EXERCISE REQUIREMENTS.
Give again, exactly as written, each line of the material below starting at the line that contains "certificados para cumplir" and ending at the line that contains "Adicionar ao carrinho". Both ends count, and no other line does.

DATA IN THIS EXERCISE.
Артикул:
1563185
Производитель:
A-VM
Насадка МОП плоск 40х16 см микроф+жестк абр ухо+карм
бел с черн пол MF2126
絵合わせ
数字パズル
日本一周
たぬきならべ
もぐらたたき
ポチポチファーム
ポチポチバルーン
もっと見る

--

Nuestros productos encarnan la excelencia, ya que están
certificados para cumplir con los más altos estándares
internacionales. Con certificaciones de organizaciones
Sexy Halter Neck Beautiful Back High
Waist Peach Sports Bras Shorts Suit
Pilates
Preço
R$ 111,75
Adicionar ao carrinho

THE COMPLETED TASK.
certificados para cumplir con los más altos estándares
internacionales. Con certificaciones de organizaciones
Sexy Halter Neck Beautiful Back High
Waist Peach Sports Bras Shorts Suit
Pilates
Preço
R$ 111,75
Adicionar ao carrinho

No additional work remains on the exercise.